Tujuan Regha berhasil, ia bertemu dengan Vella lagi tanpa harus bersusah payah untuk mencari perempuan itu. Semua ini adalah rekayasanya, sejak awal ia tidak melakukan interview. Khusus ditujukan untuk Vella. Karena ia tidak serius mempekerjakan wanita itu.

Regha hanya ingin bermain-main dan membalaskan dendamnya. Karena dulu pernah dipermalukan di depan umum oleh Vella. Jangan tanya seberapa besar cintanya waktu itu. Laki-laki jika sudah menemukan tambatan hati akan berjuang sampai titik akhir. Namun, Vella malah memilih pria lain.

Pria bertubuh jangkung itu bangkit dari kursi kebesarannya. Melangkah ke arah pintu. Lalu menguncinya.

Akibat pengkhianatan yang dilakukan Vella di masa lalu. Wanita itu harus menerima hukum tabur tuai. Sesaat ia terbayang dengan sosok Regha yang penuh kehangatan. Kini kehangatan itu telah menghilang di sapu ombak. Tergantikan oleh awan mendung yang selalu mengikutinya.

Sapuan bibir mendarat di daun telinga Vella. Dengan lancangnya Regha melakukan aksi bejat di kantor. Pria itu bahkan tak segan menyeret Vella masuk ke dalam kamar.

Desain ruangan tersebut memang dibuat senyaman mungkin. Berhubung Regha sering lembur, jadi ia menyulap ruangannya seperti rumah sendiri. Kenyamanan itu bertambah nikmat ketika membawa wanita ke ranjangnya.

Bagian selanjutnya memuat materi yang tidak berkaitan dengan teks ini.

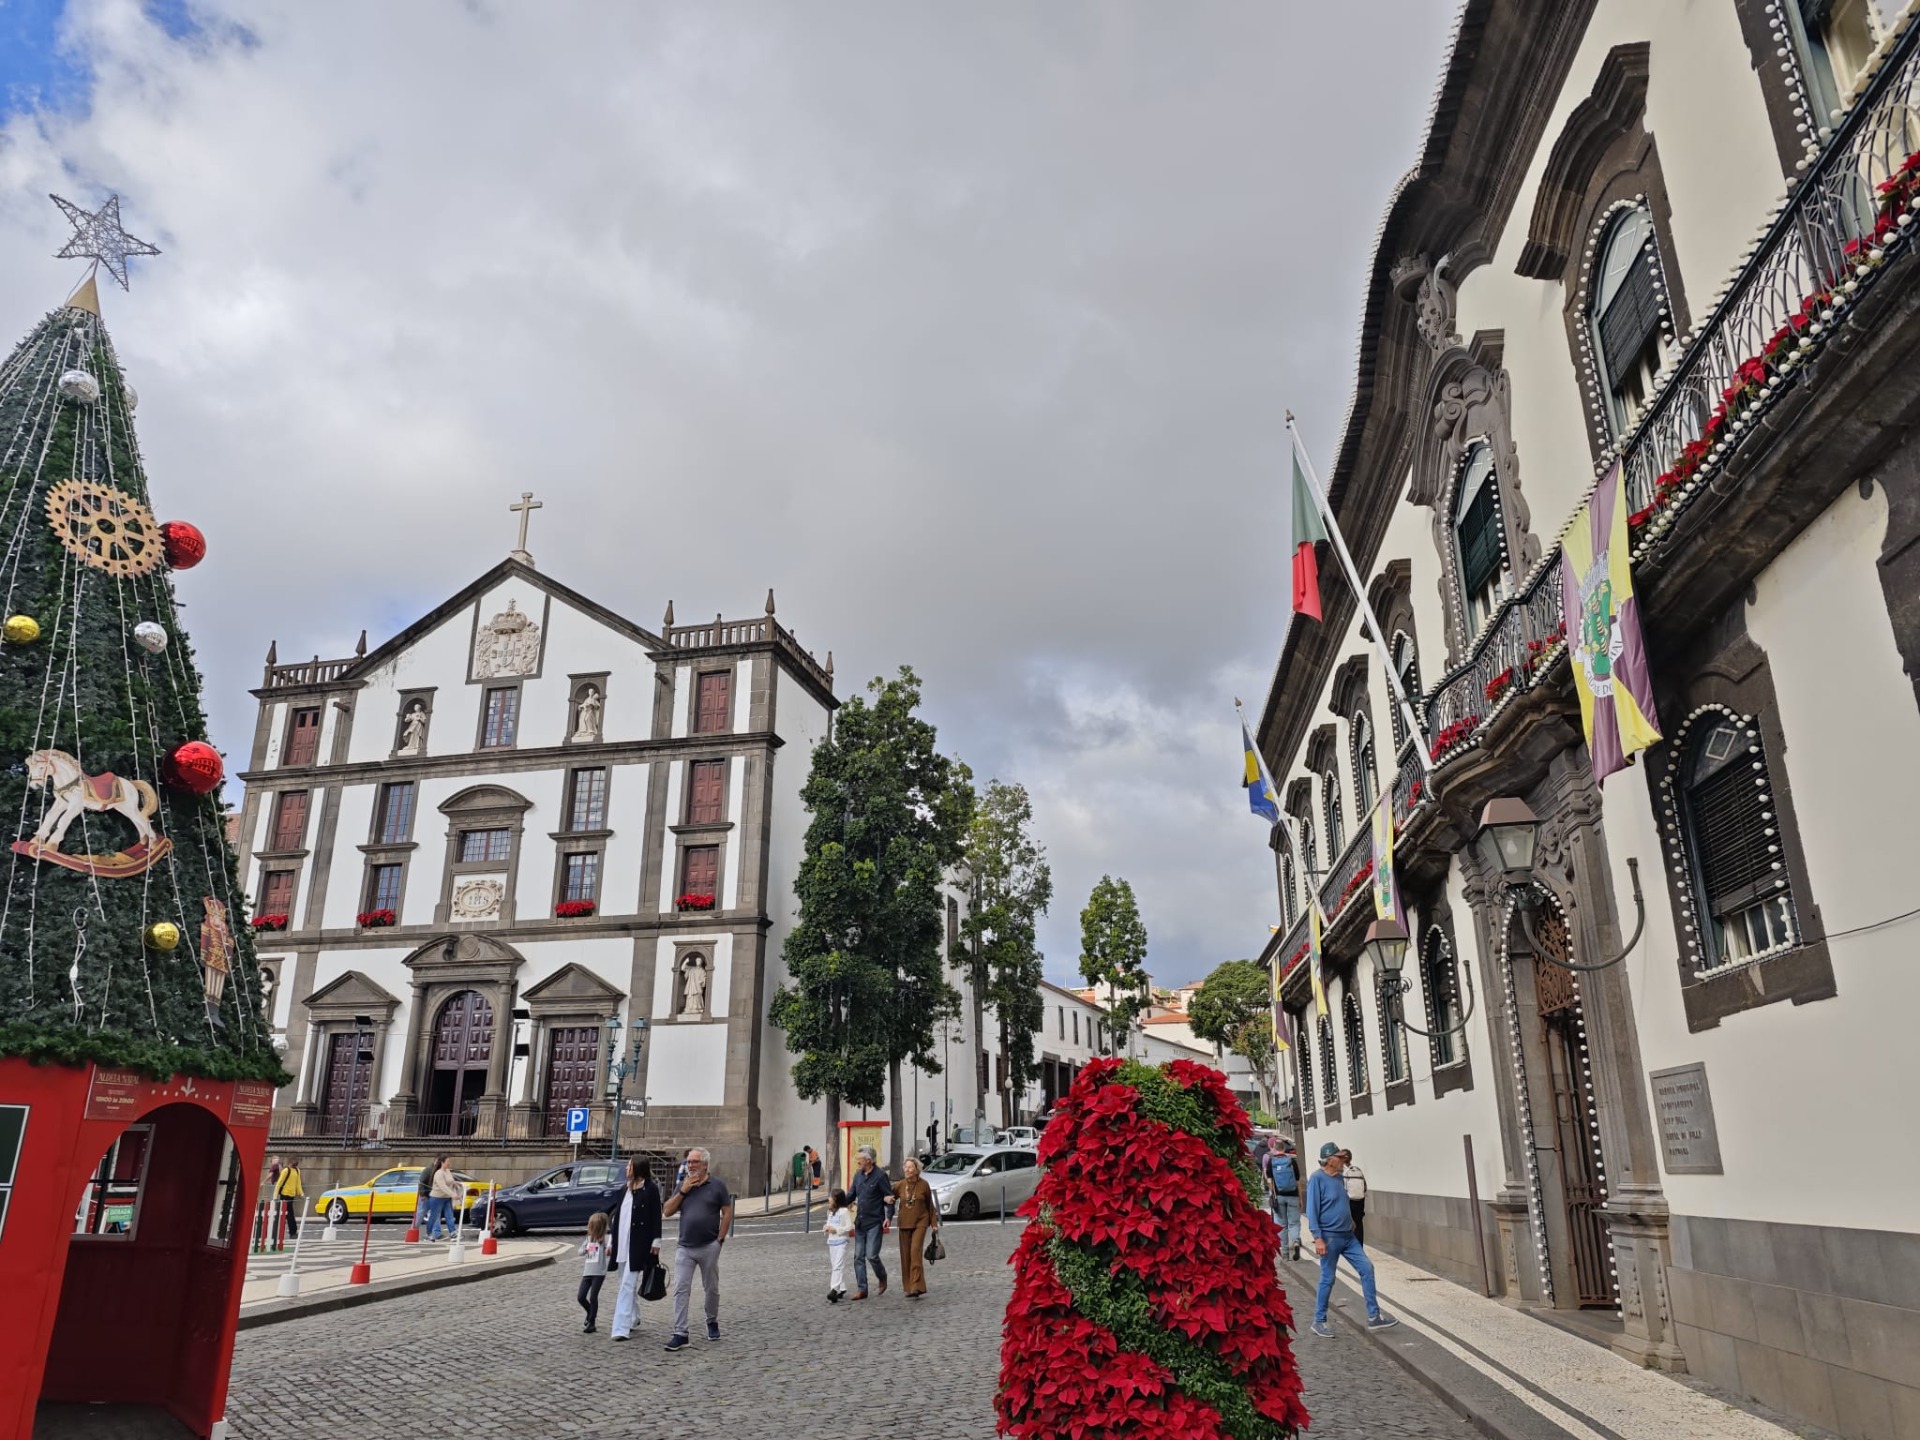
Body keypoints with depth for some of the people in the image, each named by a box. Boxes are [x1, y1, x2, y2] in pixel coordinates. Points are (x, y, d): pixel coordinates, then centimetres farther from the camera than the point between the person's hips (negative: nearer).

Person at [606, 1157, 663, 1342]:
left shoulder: (651, 1189, -7)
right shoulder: (625, 1190, 13)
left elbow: (656, 1216, -8)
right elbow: (619, 1217, 17)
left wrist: (656, 1242, -11)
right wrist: (612, 1242, 17)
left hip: (639, 1244, -7)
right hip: (622, 1243, 7)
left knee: (628, 1284, -12)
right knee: (628, 1285, 15)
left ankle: (621, 1328, -14)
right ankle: (632, 1320, 28)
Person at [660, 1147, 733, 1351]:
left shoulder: (717, 1185, -3)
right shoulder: (683, 1185, 9)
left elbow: (727, 1213, -2)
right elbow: (667, 1211, 4)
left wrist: (720, 1239, -7)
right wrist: (682, 1191, -8)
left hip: (709, 1247, -3)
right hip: (684, 1248, 3)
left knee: (711, 1289, 11)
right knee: (681, 1290, -4)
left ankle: (712, 1323, 32)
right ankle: (679, 1334, -3)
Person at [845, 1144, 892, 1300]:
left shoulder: (880, 1175, -11)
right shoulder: (858, 1175, 8)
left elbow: (889, 1197, -9)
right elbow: (851, 1195, 13)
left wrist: (888, 1217, -18)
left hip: (875, 1222, -7)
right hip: (860, 1222, 7)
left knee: (872, 1255, -9)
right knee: (858, 1257, 5)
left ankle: (882, 1277, 20)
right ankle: (862, 1289, 12)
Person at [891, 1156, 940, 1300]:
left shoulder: (923, 1185, -3)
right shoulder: (900, 1185, 2)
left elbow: (930, 1205, 7)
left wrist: (934, 1223, 6)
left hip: (920, 1223, -3)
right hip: (904, 1223, 3)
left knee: (915, 1251, -16)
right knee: (905, 1254, 6)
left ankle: (916, 1287, -19)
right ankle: (907, 1286, 19)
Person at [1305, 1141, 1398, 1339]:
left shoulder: (1338, 1177, 8)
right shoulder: (1317, 1179, -16)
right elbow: (1312, 1211, -18)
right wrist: (1317, 1238, -22)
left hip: (1348, 1236, 8)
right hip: (1330, 1237, -8)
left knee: (1366, 1268, 3)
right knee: (1328, 1279, 1)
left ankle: (1373, 1316, 10)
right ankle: (1319, 1322, 14)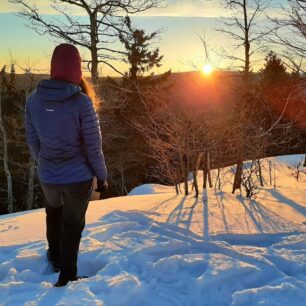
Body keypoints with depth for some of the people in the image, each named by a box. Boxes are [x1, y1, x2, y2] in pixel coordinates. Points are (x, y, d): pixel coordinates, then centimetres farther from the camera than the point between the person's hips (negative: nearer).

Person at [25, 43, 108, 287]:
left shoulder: (35, 100, -7)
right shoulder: (81, 102, -19)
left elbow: (32, 142, 3)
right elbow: (93, 146, -15)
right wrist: (102, 176, -1)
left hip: (47, 176, 4)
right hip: (78, 177, -4)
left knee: (54, 213, 31)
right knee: (73, 224, 15)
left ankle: (56, 259, 50)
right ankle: (66, 276, 27)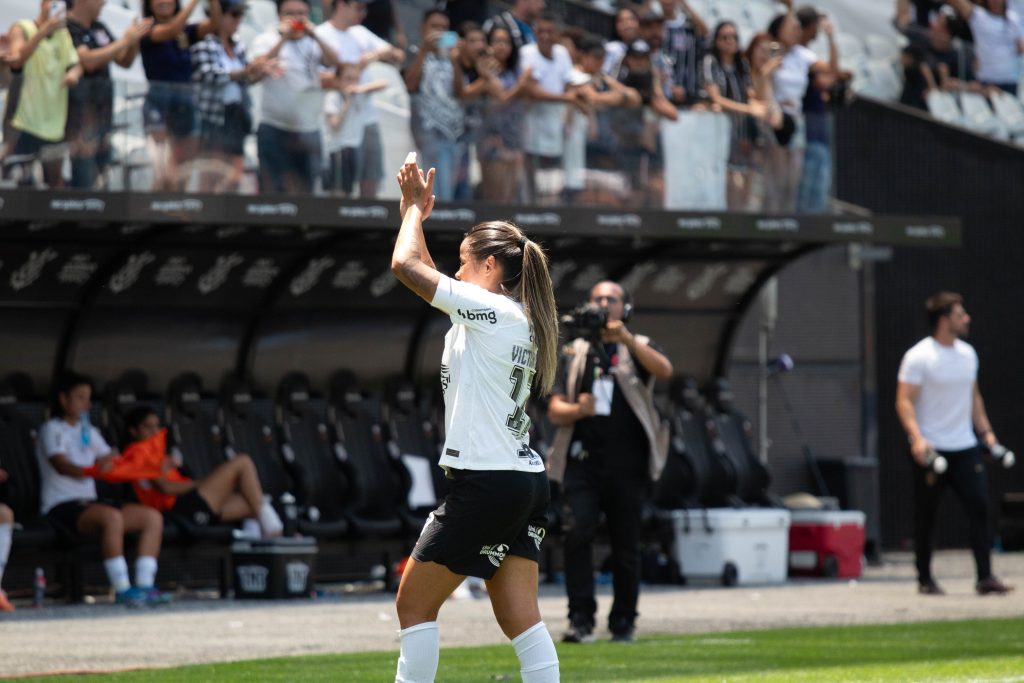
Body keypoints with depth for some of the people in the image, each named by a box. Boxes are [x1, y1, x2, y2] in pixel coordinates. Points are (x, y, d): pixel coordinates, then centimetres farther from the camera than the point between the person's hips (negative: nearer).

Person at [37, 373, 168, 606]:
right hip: (61, 505, -8)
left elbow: (111, 461, 15)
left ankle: (145, 586, -18)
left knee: (152, 517, -8)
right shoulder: (53, 429, -1)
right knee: (111, 516, -37)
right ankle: (122, 589, -37)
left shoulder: (90, 432, 23)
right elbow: (60, 465, -18)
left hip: (89, 501, 8)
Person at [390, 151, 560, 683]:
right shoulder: (519, 319, 14)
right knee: (520, 617, 4)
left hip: (485, 484, -9)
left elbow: (406, 265, -11)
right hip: (527, 482, 9)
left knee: (414, 603, 2)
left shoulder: (490, 310, -12)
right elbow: (425, 275, 27)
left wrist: (416, 210, 5)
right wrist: (414, 211, 25)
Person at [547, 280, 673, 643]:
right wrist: (577, 410, -15)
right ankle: (580, 619, -14)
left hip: (627, 464, 0)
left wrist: (627, 340, -24)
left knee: (626, 543, 2)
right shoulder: (574, 354, 15)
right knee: (577, 533, -16)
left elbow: (664, 371, -12)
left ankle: (624, 621, 14)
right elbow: (555, 410, 8)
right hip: (582, 460, 0)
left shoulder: (637, 349, 11)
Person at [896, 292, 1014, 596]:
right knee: (926, 516, 3)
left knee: (979, 507, -6)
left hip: (965, 446, 5)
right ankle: (925, 579, 14)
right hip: (931, 450, -5)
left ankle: (985, 577, -7)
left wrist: (986, 431, 14)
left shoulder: (967, 354, 11)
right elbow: (904, 401, -13)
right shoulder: (919, 357, -9)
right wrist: (916, 437, -25)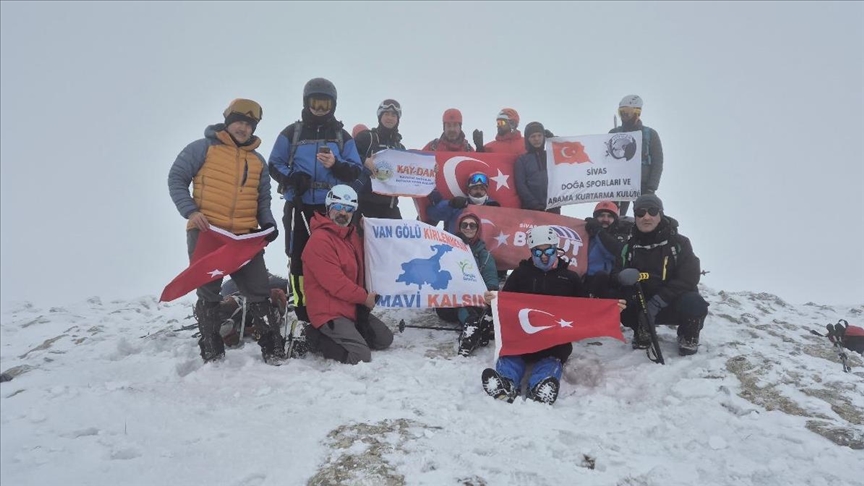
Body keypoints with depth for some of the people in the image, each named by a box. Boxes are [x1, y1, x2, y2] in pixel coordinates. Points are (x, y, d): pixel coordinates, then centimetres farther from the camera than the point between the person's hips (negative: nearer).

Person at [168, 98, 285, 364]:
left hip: (245, 236, 3)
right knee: (208, 293, 6)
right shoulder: (203, 148, 2)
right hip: (205, 233, -3)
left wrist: (268, 224, 0)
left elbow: (263, 199, 18)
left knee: (259, 292, 2)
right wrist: (190, 211, -14)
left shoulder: (258, 161, 16)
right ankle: (211, 351, 17)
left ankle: (273, 346, 11)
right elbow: (176, 178, -1)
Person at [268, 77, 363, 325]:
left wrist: (336, 165, -15)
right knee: (299, 258, -2)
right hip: (299, 207, -1)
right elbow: (275, 165, 7)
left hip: (333, 208, 1)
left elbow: (355, 171, 6)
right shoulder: (291, 133, 8)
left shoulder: (342, 136, 11)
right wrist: (291, 177, -14)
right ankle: (302, 310, 6)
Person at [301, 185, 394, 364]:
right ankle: (316, 337, -2)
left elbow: (360, 270, 22)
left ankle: (338, 334, 14)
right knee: (361, 356, -20)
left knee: (385, 339, 14)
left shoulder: (352, 235, 12)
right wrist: (364, 297, -12)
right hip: (330, 311, -9)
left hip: (353, 308, 10)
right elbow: (335, 283, -22)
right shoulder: (320, 240, -18)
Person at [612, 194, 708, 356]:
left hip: (673, 303, -2)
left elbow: (689, 278, -17)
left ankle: (688, 336, 3)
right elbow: (617, 275, -5)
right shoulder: (629, 246, -1)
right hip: (643, 305, 2)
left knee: (695, 305, -35)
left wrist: (658, 301, -27)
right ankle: (642, 330, 8)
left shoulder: (679, 242, -9)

Hati Regha telah membusuk, tertutup oleh dendam yang membara. Vella tidak bisa berkutik, langkah kakinya terhenti. Sekali saja ia bergerak akan berakhir di ranjang. Pikirannya berkelana ke mana-mana, membayangkan hal buruk yang akan terjadi jika tidak ada penolong.

Mustahil jika ada orang yang berani masuk ke ruangan ini tanpa izin dari Regha. Di sini Regha lah yang paling berkuasa.

“Tolong jangan lakukan itu, Pak.” Vella mulai ketakutan ketika pria di hadapannya baru saja merobek pakaian yang ia kenakan.